Third, if the insurers nevertheless intend to rely on the Insured vs. Insured exclusion to try to preclude coverage for FDIC-R claims – even in the absence of a regulatory exclusion – the insurers should include language of the type at issue in the Tenth Circuit decision, in which the exclusion expressly precluded coverage for claims “brought by a receiver of a company.” In the absence of this type of language, an insurer arguably would lack a substantial basis on which to argue that the Insured vs. Insured exclusion unambiguously precludes coverage for FDIC-R claims.

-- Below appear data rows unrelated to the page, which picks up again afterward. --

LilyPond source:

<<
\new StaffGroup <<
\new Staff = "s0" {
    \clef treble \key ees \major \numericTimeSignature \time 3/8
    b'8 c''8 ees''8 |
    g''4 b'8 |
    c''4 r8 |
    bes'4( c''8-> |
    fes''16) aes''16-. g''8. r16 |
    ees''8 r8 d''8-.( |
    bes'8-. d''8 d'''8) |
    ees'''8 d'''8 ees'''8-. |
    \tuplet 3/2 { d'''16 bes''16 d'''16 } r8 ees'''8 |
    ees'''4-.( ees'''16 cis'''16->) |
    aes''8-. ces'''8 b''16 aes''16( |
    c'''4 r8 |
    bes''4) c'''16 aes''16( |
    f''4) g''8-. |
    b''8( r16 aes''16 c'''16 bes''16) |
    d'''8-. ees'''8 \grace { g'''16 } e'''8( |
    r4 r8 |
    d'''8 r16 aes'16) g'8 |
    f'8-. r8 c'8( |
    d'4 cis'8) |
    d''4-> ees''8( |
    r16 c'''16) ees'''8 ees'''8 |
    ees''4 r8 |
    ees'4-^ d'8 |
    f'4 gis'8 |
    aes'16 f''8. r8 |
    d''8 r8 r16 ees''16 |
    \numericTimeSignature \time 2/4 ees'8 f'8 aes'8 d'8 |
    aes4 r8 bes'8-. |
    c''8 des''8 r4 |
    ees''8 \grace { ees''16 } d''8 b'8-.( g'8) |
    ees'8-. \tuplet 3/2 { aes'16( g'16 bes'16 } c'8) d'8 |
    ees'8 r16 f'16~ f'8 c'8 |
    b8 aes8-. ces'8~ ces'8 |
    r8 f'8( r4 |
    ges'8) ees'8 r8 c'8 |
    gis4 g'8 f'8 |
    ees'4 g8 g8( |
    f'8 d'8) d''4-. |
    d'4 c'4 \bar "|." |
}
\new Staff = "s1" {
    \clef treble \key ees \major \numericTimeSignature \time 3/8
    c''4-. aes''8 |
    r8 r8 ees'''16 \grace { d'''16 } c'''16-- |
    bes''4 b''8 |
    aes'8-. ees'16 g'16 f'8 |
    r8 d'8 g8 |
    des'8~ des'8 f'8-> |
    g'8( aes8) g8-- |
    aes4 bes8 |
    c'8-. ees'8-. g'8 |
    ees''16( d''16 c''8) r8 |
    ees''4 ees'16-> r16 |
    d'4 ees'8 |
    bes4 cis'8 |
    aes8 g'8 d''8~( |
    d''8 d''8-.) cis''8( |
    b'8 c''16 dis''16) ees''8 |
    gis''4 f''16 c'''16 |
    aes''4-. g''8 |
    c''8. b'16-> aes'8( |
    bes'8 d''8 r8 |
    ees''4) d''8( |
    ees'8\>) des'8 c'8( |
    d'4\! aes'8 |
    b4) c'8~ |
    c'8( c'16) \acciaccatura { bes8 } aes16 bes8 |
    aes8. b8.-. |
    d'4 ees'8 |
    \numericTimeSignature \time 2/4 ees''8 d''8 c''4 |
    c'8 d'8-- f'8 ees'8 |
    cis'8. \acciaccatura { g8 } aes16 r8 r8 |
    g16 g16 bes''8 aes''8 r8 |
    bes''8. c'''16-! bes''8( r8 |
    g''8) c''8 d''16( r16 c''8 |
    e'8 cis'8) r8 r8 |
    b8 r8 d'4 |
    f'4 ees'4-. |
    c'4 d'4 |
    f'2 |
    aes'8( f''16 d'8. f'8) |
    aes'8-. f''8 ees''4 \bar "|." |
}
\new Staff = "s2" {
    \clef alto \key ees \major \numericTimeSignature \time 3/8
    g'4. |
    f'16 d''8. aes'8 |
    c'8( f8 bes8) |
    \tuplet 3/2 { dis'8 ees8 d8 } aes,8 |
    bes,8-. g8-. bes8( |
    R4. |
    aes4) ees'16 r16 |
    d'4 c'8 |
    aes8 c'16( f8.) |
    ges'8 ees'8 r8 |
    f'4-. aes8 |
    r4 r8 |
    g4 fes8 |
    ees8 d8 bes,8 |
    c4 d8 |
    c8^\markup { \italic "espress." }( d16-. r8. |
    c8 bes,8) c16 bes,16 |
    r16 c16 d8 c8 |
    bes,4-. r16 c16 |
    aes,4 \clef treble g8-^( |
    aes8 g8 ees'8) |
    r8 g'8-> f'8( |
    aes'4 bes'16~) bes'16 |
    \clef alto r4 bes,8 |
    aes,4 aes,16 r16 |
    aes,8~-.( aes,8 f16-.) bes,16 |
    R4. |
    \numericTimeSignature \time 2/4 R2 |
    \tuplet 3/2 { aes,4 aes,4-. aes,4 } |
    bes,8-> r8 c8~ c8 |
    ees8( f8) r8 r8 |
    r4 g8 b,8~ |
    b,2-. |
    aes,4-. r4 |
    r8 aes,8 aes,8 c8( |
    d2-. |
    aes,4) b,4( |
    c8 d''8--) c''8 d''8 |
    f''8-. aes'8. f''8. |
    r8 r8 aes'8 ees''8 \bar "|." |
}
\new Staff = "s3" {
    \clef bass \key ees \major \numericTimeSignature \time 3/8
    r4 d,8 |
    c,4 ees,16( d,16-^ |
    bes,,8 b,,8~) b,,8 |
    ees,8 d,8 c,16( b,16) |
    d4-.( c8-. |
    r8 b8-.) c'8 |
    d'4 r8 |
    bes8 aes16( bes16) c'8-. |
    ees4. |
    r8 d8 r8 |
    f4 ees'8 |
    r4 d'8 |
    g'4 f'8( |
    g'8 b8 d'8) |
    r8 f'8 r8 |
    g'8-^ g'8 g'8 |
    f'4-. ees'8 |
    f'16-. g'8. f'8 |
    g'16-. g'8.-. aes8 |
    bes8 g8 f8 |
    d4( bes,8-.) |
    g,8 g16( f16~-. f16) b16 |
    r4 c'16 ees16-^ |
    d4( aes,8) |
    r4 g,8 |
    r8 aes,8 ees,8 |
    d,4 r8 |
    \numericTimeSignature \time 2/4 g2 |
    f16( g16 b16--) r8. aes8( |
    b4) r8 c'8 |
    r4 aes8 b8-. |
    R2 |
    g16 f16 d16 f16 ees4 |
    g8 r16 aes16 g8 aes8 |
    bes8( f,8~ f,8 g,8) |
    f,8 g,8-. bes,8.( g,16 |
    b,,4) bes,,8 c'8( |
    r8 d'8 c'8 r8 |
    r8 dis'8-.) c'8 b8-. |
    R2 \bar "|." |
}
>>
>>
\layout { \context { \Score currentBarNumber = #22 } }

It is worth noting that we went through all of these issues about the Insured vs. Insured exclusion years ago, during the Savings and Loan crisis. We have now gone through all of these issues again 25 years later, following the global financial crisis. If a couple of decades ahead we have to go through yet another banking crisis and the insurers find themselves besieged by FDIC-R claims against their insured banks, if the insurers want to try to preclude coverage for those claims, they will likely depend on whether or not the insurers have included a regulatory exclusion in their policies. In the absence of regulatory exclusions, the Insured vs. Insured exclusion alone is not going be enough for the insurers to preclude coverage for the FDIC-R claims.
An October 2016 memo from the Hunton & Williams law firm discussing the Ninth Circuit’s opinion can be found here. The Wiley Rein law firm’s October 28,2016 memo about the Ninth Circuit’s decision can be found here. Special thanks to a loyal reader for sending me a copy of the Hunton & Williams law firm memo.
Insured vs. Insured Exclusion in Other Jurisdictions: The Insured vs. Insured exclusion is a frequent source of insurance coverage disputes. That is not only true in the U.S., it is true in other jurisdictions as well. As discussed in a November 1, 2016 memo from the Israeli law firm, Leviton Sharon & Co. (here), Israeli Supreme Court recently addressed the question of the applicability of the Insured vs. Insured exclusion to a claim brought by a court-appointed “operating manager” against the directors of an organization that provided services for mentally handicapped adults.
Following concerns at the organization, certain petitioners had previously successfully sought to have a court appoint an operating manager for the organization. The court-appointed operating manager subsequently filed claims against the organization’s former CEO and four other organization directors, as well as against the organization’s D&O insurer. The D&O insurer disputed coverage on a number of grounds, including the Insured vs. Insured exclusion. The lower court ruled that the exclusion did not apply, and the claimants appealed.
On appeal, the Israel Supreme Court overturned the lower court’s ruling with respect to the Insured vs. Insured exclusion. The Supreme Court’s ruling depended on the carve-back within the Insured vs. Insured exclusion, which preserved coverage for claims filed by a liquidator, receiver, or authorized administrator appointed by a competent authority.
In concluding that the underlying came within the exclusion’s coverage carve-back, the court said the purpose of appointing the operating manager had been similar to that of appointing an administrator to the company. Even though the court had not granted the operating manager the full powers of a liquidator or receiver, the essence of his role had been similar to that of an administrator. As a result, the claim came within the coverage carve-back and policy coverage applied.